Much of the driving force behind this dynamic is that we have eliminated the potential avenue for U.S. citizens to make our own goods because we have not properly internalized the costs of foreign labor in the form of reduced federal and state tax revenues input to our government to the corporations outsourcing to cheaper foreign labor.  U.S. labor is burdened by sky-rocketing employee benefit costs which are not present in the Chinese economy due to a lower accepted standard of living and a less evolved free market element to their state-run economy.  As middle-classes grow countries like China, India and Brazil the cost-differential will narrow and American manufacturing may revive.

Kids graduating from high school and even in worse scenarios colleges, often have only vague or entirely distorted images of what certain professions are actually like.  How is a child who has never met a lawyer or a doctor as a family member or a family friend supposed to know?  Even then it is unlikely the child would ever go to work with that person or sit down and interview them? 

What if in the database of video teleconferencing and recorded instruction turned the idea of a high school career-day on its head?  Instead of random alumni or parents coming into answer questions, what if planned out “true life” reality television-style shows were prepared to show the life of an attorney year one to two, years five to ten, ten to twenty-five. 

Imbedded videos in software could follow people of a profession along their daily life pointing out the applied knowledge from classroom experiences into a practical application in a career.  On a federal level, we could do this for each type of engineer, business degree, and medical degree.  If each high school in America had a course where everyday of a semester the students would watch videos over web-based software to highlight the lives of these types of professions as an elective course, it would probably be the most desired elective in the school. 

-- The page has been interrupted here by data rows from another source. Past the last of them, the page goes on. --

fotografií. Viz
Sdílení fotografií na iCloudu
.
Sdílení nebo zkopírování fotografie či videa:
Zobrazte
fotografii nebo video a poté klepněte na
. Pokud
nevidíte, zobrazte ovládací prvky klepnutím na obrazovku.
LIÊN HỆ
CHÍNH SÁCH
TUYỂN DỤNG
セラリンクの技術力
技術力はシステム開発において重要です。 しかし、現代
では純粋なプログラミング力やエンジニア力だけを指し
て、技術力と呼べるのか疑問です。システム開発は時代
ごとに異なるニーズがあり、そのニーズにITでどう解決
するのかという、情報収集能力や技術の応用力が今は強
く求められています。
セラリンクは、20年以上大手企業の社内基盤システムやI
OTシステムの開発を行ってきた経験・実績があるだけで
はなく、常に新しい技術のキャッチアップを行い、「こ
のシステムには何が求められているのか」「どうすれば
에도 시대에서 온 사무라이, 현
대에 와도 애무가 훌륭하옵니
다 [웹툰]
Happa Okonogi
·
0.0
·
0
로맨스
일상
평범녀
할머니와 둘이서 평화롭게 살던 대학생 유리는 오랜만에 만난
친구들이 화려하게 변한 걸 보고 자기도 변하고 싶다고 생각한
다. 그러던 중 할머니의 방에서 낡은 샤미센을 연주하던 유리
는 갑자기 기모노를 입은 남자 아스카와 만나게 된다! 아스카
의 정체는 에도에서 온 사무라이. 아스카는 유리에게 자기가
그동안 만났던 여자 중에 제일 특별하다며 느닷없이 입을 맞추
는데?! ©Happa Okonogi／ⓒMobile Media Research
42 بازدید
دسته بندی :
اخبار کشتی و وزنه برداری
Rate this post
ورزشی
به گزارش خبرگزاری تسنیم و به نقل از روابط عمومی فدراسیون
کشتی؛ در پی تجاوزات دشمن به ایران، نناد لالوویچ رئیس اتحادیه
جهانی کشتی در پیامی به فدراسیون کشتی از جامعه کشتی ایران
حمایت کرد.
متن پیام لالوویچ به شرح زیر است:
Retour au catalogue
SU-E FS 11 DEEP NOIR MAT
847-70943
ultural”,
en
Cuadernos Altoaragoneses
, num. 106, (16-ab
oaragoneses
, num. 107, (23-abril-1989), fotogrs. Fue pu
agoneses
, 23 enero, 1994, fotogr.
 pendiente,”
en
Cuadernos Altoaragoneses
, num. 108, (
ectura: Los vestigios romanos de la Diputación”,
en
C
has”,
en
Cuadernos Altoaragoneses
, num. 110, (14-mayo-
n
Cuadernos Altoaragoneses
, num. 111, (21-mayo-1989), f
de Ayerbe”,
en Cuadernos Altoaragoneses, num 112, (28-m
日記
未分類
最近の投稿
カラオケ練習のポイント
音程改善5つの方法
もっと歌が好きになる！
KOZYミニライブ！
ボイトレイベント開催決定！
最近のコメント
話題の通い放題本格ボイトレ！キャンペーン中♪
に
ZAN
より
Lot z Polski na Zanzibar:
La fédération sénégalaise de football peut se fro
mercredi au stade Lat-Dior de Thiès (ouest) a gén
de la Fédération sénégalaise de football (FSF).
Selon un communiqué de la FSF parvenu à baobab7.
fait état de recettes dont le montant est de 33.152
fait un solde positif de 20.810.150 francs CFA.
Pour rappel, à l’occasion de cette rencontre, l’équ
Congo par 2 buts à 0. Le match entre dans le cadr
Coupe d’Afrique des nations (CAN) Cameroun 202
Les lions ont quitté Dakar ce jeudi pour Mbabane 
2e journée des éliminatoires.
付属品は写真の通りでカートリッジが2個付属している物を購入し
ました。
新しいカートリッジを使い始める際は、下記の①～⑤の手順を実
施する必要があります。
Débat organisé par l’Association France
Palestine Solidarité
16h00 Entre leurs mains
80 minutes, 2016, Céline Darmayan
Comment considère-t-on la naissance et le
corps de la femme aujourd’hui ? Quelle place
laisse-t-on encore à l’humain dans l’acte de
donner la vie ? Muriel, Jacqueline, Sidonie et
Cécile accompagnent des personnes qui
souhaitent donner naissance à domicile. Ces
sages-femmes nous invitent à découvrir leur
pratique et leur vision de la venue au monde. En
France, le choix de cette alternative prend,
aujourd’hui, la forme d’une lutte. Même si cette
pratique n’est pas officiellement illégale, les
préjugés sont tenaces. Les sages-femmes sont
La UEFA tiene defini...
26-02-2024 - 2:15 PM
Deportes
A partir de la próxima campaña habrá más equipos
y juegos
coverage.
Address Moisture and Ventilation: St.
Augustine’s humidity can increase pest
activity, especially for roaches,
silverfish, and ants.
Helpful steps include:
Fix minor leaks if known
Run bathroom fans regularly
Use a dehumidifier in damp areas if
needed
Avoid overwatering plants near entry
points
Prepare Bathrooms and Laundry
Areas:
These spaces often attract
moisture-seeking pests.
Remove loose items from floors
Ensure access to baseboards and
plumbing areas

We could have a set of standard “careers” that all students are exposed to and then the students could elect others under their own decision trees at their own workstations listened to over headphones.  A student interested in business, could see finance, marketing and accounting careers.  A student interested in agriculture could see factory farming, local farming, forestry or horticulture.

Academia would argue against the difficulty in grading and evaluating the retention of knowledge.  Certainly implanted multiple-choice quizzes could be built into the software.  Ask yourself, how many people feel like they have no idea what an engineer or a computer analyst does on a daily basis?  What does a lawyer really do?  We could also make these fully available to the public on a website and air some of the videos on public broadcasting television.

How do you think a high school junior or senior feels when trying to select a college and then a college major?  It’s like the entire education process is more concerned with pumping us full of classroom knowledge until we walk across the stage with a bachelor’s degree and all of sudden we are supposed to know what to do with our life with a degree for a career we only have a vague understanding of what that practical job may be really like.

If we integrate the reality of the working world into the classroom much earlier on, I think students would enjoy the opportunity to digest it and put some context to our unknown global economy that we hope students will contribute to rather than drain.  Maybe by seeing a future through the eyes of people outside of local environments, a student will begin to put a greater value and focus on the path to achieve his or her own version of a future. 

It is great when a parent can help guide and expose a child to the world around them and help foster that pursuit of self-sufficiency through a desired career for their child.  The reality is not every child has that parent or parents to help them.  This is one area where the federal education system needs to coordinate its efforts in a concerted and comprehensive effort to allow that child the opportunity to reach someone or to become exposed to someone that can.  Isn’t that what we all want for our children, for them to one day stand happily and firmly on their own?